6-3

 それほど広くはない街の中、リアンは数分ほどして平民党の一行が泊まっている木賃宿の裏の通りまで来た。

 成人男性の背丈ぐらい高さがある土塀を助走頼りによじ登り、難なく宿の裏庭へ侵入を果たす。

 地面に降りると土塀を振り仰いだ。

 彼女然り相応の運動能力のある者なら労せずに越えられる簡易な土塀だ。


 ――こんな塀では要人が泊っていても殺すのに苦労しないだろうな。 


 子どもでも侵入できる警備体制にリアンは嘆かわしい気持ちが湧いてきた。

 余計にロスラフの身の危険が不安視されて、宿の中にいるであろうロスラフを探して裏庭を歩き始める。
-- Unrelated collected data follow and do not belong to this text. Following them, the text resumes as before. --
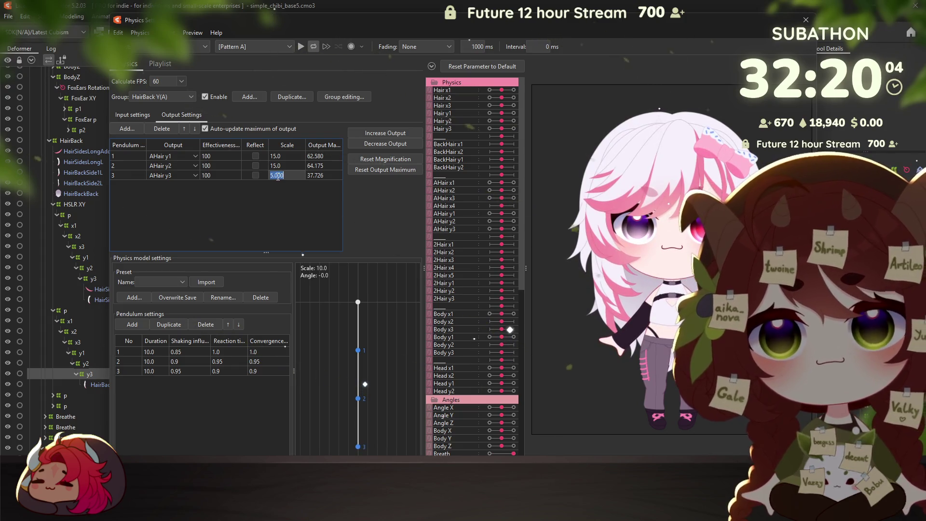
{"action": "key", "text": "Return"}
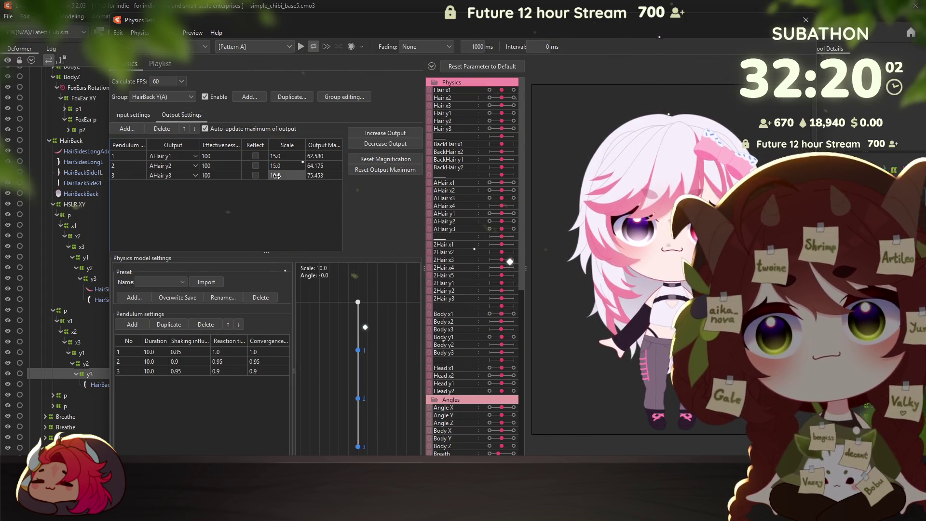
Set AHair y1's output scale to 20 and test the graded hair sway
{"action": "double_click", "coordinate": [285, 156]}
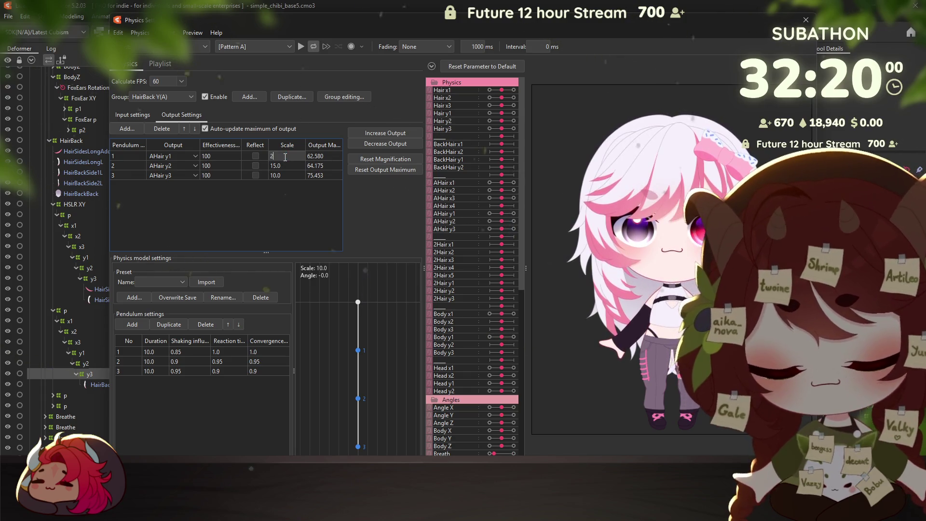
{"action": "type", "text": "20"}
{"action": "key", "text": "Return"}
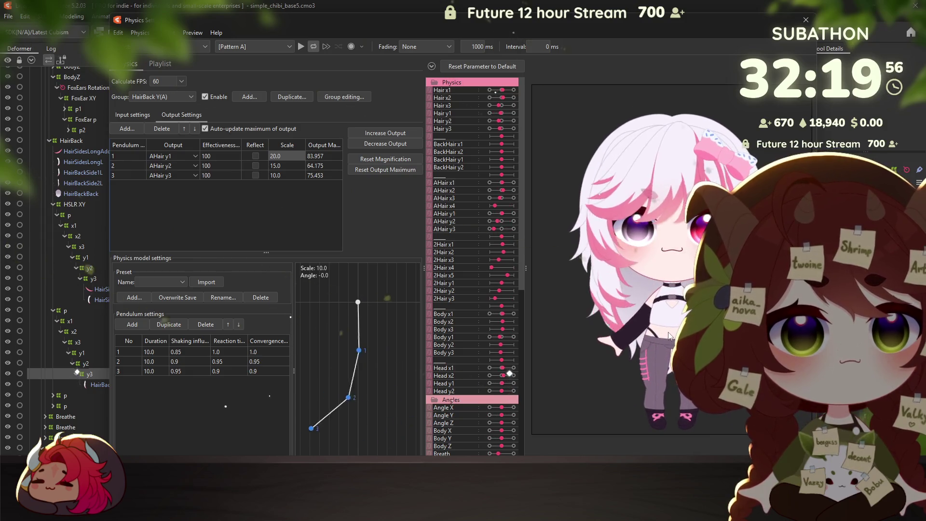
{"action": "mouse_move", "coordinate": [667, 335]}
{"action": "left_mouse_down"}
{"action": "mouse_move", "coordinate": [696, 169]}
{"action": "mouse_move", "coordinate": [633, 172]}
{"action": "mouse_move", "coordinate": [632, 261]}
{"action": "mouse_move", "coordinate": [668, 162]}
{"action": "mouse_move", "coordinate": [652, 406]}
{"action": "mouse_move", "coordinate": [747, 241]}
{"action": "mouse_move", "coordinate": [691, 129]}
{"action": "mouse_move", "coordinate": [709, 208]}
{"action": "left_mouse_up"}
 建物側面を横切ろうとした時、宴会に使われたと思しきレセプションルームもどきの部屋の窓から明かりが洩れているのが目に入った。

 背をかがめて窓の下まで忍び寄る。

 風通しを良くするためか偶然にも窓は開いており、中から聞き覚えのある青年の声と几帳面そうな渋みを持った初老男性の声の会話が筒抜けだった。


「息子である君にだけは、ジルベルトが襲われた事件の真相を話しておこうと思ってね」


 初老男性の言葉にリアンは胸が疼いた。


 ――もしや平民党の人間が悲劇の真相を知っているのか?


 強い興味をそそられ耳を欹てる。


「真相ですか。どうして今になって?」

「今だからこそだ。ロスラフ君が議席を獲得したら話すつもりでいた」

「それで真相というのは?」


 ――なんだ真相とは?


 ロスラフと意思が疎通したようにリアンは初老男性が打ち明けるのを期待した。


「ここでは差し障りがある。実際にジルベルトが襲われる理由となった場所まで行こう」


 リアンの期待は外れ、真相の究明は先延ばしにされた。


「そこに行けば父さんが襲われた理由がわかるんですね?」


 不服を感じるリアンの耳に、ロスラフの気の逸った声が入ってくる。


 ――そこ、とはどこだ?


 盗み聞きしている会話だけでは『そこ』が示す場所は特定できそうにない。


「そうだ。もちろん見たいだろう?」

「はい」


 ロスラフの緊張と意気が混じった声が聞こえる。


「念のためにフリッカに二人で出ていくと伝えておいてくれないか。ロスラフ君がいないと捜してしまうかも知れない」

「そうですね。伝えておきます」


 部屋の中でロスラフと初老男性の動き出す気配を感じ取り、リアンは慌ててじっと壁に身体を張り付けた。

 足音が遠ざかるとほっと胸を撫でおろす。

 少しすると、部屋の照明が消されて宿の出入り口の方からドアを開閉する音がした。


 ――着いていけば真相がわかるかもしれない。


 ロスラフの護身もあることながら、自分の知らぬ新事実を前には食指が動いてしまう。

 懐中電灯を手に初老男性と歩くロスラフの後を、リアンは密やかに追跡することにした。